Colleges are not “educating” most of these kids, they are processing them. They pull in students who would not have sniffed admission a generation ago, stick them in high priced remedial classes that repeat failed high school work, and run the whole thing through the student loan machine.
The kid is in deep debt before he has earned a single true college credit. While he is treading water, he is dropped into a campus environment that is politically one way, top to bottom, and he learns very fast which way he is supposed to talk if he wants grades, friends, and peace. Parents send off a kid who may be conservative or at least open minded and they get back a stranger who has the party line down pat and a loan balance he may never escape.
This is not an accident and it is not compassion. It is a business model that monetizes academic failure and then uses those same underprepared kids as raw material for a political project. For the student and for the country that is not higher education, that is capture.
Are there any legal consequences for sponsoring crises on campuses leading to riots?
Based on how you worded that, I honestly can’t answer it. You’ve got to be more specific. What exactly do you mean by ‘sponsoring a crisis,’ and what exactly do you mean by ‘leads to a riot’? Be clear.
Can’t? Nor should you try. You are not a lawyer and have no experience in higher Ed.
“Colleges are not “educating” most of these kids, they are processing them” What a misinformed and uneducated comment. So they issue no degrees, just mind tinkering. Tell that to the millions who graduate. You are absolutely wrong on so many levels. You’re just repeating rightist media’s BS, hook, line and sinker. Do some real research for once.
Your last paragraph about the business model is true and is an example of what liberals are doing to higher education. They live in ivory towers and love to wear their “colors” at graduation ceremonies as if to say they are part of the ruling class. There is an old adage that says, “those who can “do”, and those who can’t “teach”. That’s so prevalent these days. . .pushing them through their 4 years of college so as not to get their parents in an uproar.
I stopped supporting my alma mater, one of the worst, years ago. They don’t miss me.
I did years ago also. Sad.
I read this and I wonder about the conservative commentators and podcasters who persist is “looking at colleges” for their kids. Why do they see this (and know this) and still want to send our kids to indoctrination? Hillsdale College in Michigan seems to be the only option for higher education.
I agree that Hillsdale is probably the best option, but not the only one. Another, which seems to have worked for one young person I know, is to spend a few years in the military, or at a good community college, or working, before attending a college. We all know that human brains do not become fully functional until age 25 or so (a bit less for females) so this avoids exposing them to the Marxist indoctrination machine while their minds are still full of mush.
For sure, we have had family members in the military and made better people of them.
Marxist indoctrination? You buy into that propaganda? Listen, its 2026, not 1950. Its obvious you have no idea what’s going on in modern education, emphasis on modern, education, just read rightist headlines and think you are informed.
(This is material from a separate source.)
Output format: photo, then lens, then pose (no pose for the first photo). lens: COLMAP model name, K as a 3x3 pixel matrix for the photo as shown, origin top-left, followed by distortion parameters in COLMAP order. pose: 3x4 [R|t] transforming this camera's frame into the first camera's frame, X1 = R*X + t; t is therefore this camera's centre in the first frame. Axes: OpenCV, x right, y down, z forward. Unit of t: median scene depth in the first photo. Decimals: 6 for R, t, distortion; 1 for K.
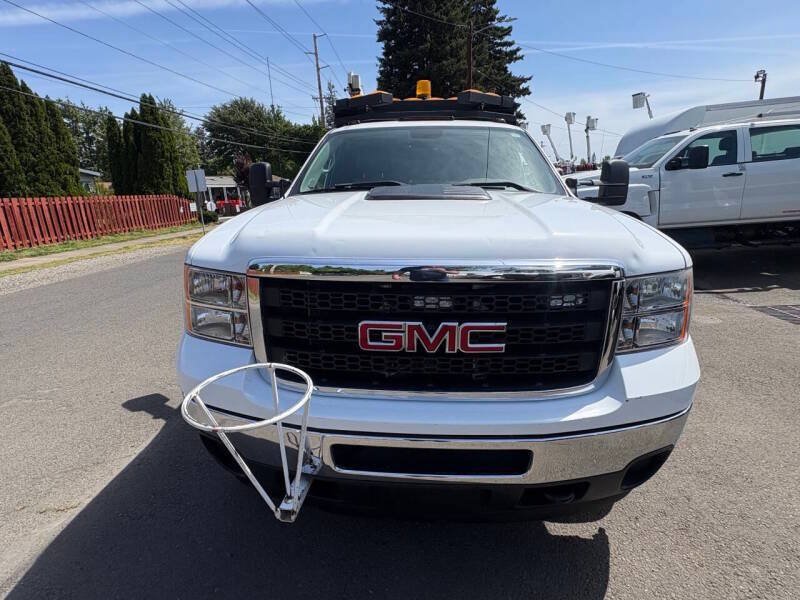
lens RADIAL K [[424.3, 0, 398.3], [0, 424.3, 303.6], [0, 0, 1]] dist [0.000039, 0.000285]
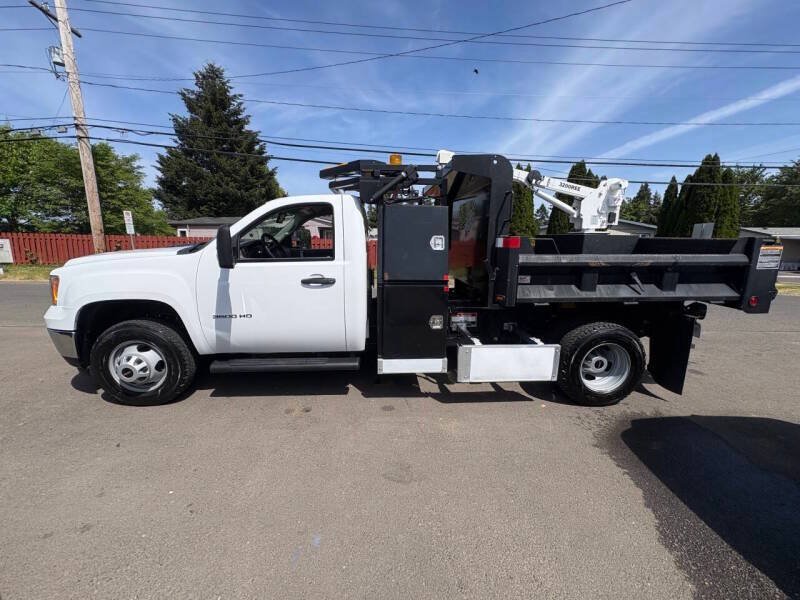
lens RADIAL K [[326.8, 0, 398.0], [0, 326.8, 297.3], [0, 0, 1]] dist [0.000132, -0.000099]
pose [[0.101945, 0.194637, -0.975563, 0.211339], [-0.274933, 0.947989, 0.160405, -0.060973], [0.956044, 0.251862, 0.150155, 0.196012]]
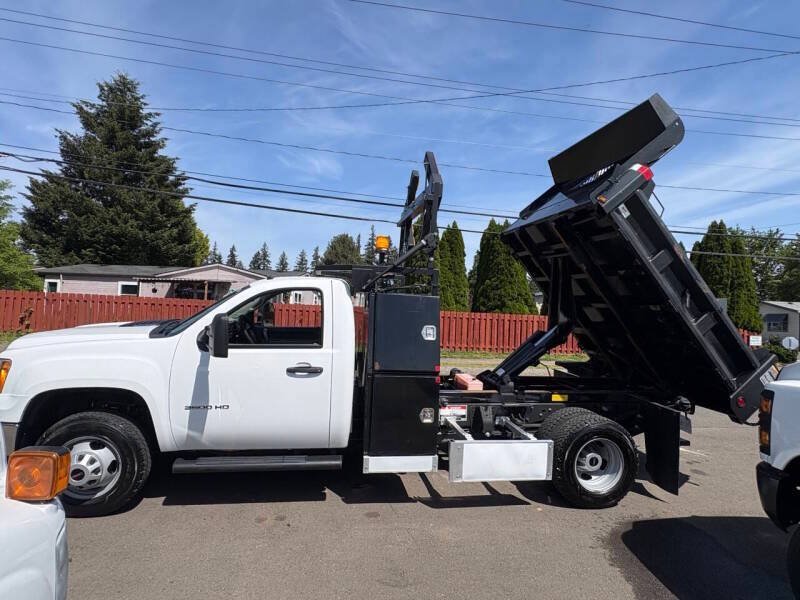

When did you graduate, 1930? Again, its 2026.
LOL
Hillsdale? Seriously? A degree from them does not prepare anyone for a future employment. Its just a conservative degree mill.
Nor does a degree from Harvard or Yale, leftwing indoctrination centers.
And you know that as a fact?
Sounds like gerrymandering eh?
Stop grants. Not possible.
American Association of University Propagandists eschews diversity in favor of radical Marxist tropes cooked up in Moscow, Sorosville and the DNC. Given the virulence of their attacks on the US government and private enterprise, it is time for them to sever all ties of financial dependence upon both. Zero out all government grants to their universities and to the students who attend their universities. Stop soliciting contributions from the corporations they deem anathema.